The Musculoskeletal System
The musculoskeletal system comprises your bones and muscles. Bones provide structure and support, while muscles allow you to move. Not much more to say about this, most people are pretty familiar with bones and muscles.
These are the organs which allow people to reproduce. In men you have the penis and testicles, while in women you have the vagina, cervix, uterus, and ovaries. Again, these are organs most people are pretty familiar with, so there's little need to go in to detail on these.
The Nervous System
The nervous system is made of the brain and the nerves send signals from the brain around the body.
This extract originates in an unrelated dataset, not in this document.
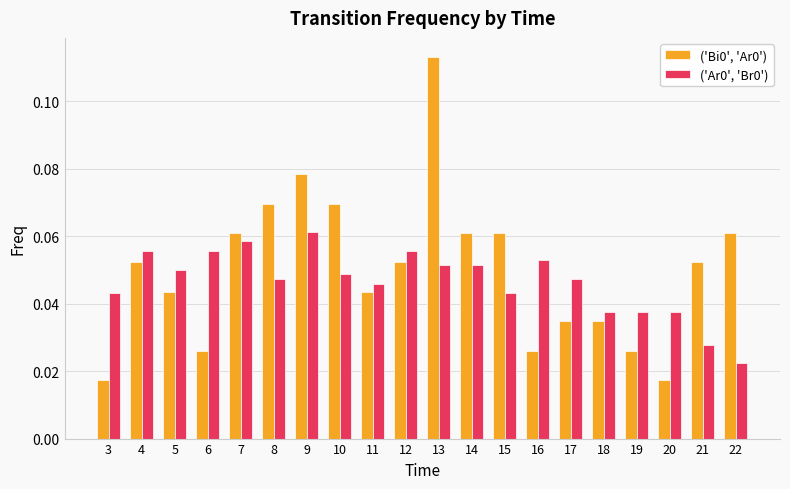

Which category has the highest value in the ('Ar0', 'Br0') series?

9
The nervous system is sometimes divided in to the central nervous system, which is the brain and spinal chord, and the peripheral nervous system, which are the nerves outside the brain and spinal chord. Problems with any part of the nervous system can cause a variety of disorders.
The Endocrine System
The last human organ system I'll mention here is the endocrine system. This is the organ system which is responsible for making a very wide range of chemicals, all of which are important for the proper functioning of the human body. The endocrine system takes signals from the brain and also involves the adrenal glands and thyroid.
So there you have it, a very brief overview of some of the major organ systems of the human body. You'll note that some organs are not mentioned here (special senses like the eyes, for example). A complete review of every organ system in humans would start to become rather long and dull very quickly.